First Received: May 12, 2006 Last Updated: May 21, 2008 History of Changes

Sponsors and Collaborators:	Sunnybrook Health Sciences Centre Heart and Stroke Foundation of Ontario
Information provided by:	Sunnybrook Health Sciences Centre
ClinicalTrials.gov Identifier:	NCT00325832

Purpose

To determine if the use of automated office blood pressure readings can improve management of systolic hypertension in routine clinical practice.
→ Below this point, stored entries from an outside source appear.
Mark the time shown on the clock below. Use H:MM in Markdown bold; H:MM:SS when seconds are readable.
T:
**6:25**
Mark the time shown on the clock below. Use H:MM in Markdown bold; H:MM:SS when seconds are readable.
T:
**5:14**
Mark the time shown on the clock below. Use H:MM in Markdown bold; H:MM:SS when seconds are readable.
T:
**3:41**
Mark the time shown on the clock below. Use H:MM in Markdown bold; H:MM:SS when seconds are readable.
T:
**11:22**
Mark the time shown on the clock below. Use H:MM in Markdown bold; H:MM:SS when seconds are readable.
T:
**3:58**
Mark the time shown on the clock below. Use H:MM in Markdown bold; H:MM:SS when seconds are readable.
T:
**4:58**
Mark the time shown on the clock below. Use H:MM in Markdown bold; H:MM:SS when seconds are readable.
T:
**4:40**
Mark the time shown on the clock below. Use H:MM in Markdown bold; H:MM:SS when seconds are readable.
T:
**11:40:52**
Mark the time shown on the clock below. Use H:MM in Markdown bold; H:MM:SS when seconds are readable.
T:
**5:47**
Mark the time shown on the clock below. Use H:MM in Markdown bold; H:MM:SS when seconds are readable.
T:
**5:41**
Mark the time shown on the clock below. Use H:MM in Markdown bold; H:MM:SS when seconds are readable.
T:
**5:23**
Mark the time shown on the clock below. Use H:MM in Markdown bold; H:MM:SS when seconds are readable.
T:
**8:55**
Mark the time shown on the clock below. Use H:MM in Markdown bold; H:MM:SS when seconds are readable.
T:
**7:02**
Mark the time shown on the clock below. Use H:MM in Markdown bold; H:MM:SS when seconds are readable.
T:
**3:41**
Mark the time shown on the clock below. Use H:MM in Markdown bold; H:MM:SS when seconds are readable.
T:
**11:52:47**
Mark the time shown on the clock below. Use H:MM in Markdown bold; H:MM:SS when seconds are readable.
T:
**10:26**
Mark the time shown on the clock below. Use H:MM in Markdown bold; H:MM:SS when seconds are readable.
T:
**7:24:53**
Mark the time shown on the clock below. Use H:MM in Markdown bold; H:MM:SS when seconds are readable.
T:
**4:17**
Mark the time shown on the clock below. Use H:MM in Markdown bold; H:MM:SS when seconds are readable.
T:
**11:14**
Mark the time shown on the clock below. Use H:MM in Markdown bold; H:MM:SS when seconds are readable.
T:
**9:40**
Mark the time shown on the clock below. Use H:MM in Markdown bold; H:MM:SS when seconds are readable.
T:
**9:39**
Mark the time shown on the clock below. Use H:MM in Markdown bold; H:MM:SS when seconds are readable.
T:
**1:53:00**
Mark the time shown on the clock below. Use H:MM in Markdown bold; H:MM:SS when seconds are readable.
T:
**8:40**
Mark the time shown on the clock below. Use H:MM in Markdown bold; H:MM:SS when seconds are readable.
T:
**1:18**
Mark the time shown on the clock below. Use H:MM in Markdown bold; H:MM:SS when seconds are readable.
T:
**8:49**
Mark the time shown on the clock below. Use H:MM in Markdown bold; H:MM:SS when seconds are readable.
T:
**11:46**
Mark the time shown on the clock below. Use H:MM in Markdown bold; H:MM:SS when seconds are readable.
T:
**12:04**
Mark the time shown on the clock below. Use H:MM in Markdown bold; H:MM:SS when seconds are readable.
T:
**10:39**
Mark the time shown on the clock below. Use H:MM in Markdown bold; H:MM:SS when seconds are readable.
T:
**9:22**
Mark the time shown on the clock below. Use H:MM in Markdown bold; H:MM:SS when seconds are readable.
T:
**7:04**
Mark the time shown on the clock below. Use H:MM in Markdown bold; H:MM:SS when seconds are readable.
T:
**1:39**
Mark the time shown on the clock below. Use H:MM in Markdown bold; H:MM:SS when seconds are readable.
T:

Automated office SBP recordings in routine clinical practice using the BpTRU device will reflect more accurately the mean awake ambulatory systolic BP than will manual BP readings taken with conventional mercury sphygmomanometry. This should lead to improvements in the management of systolic hypertension with optimization of drug therapy in practices using the BpTRU device.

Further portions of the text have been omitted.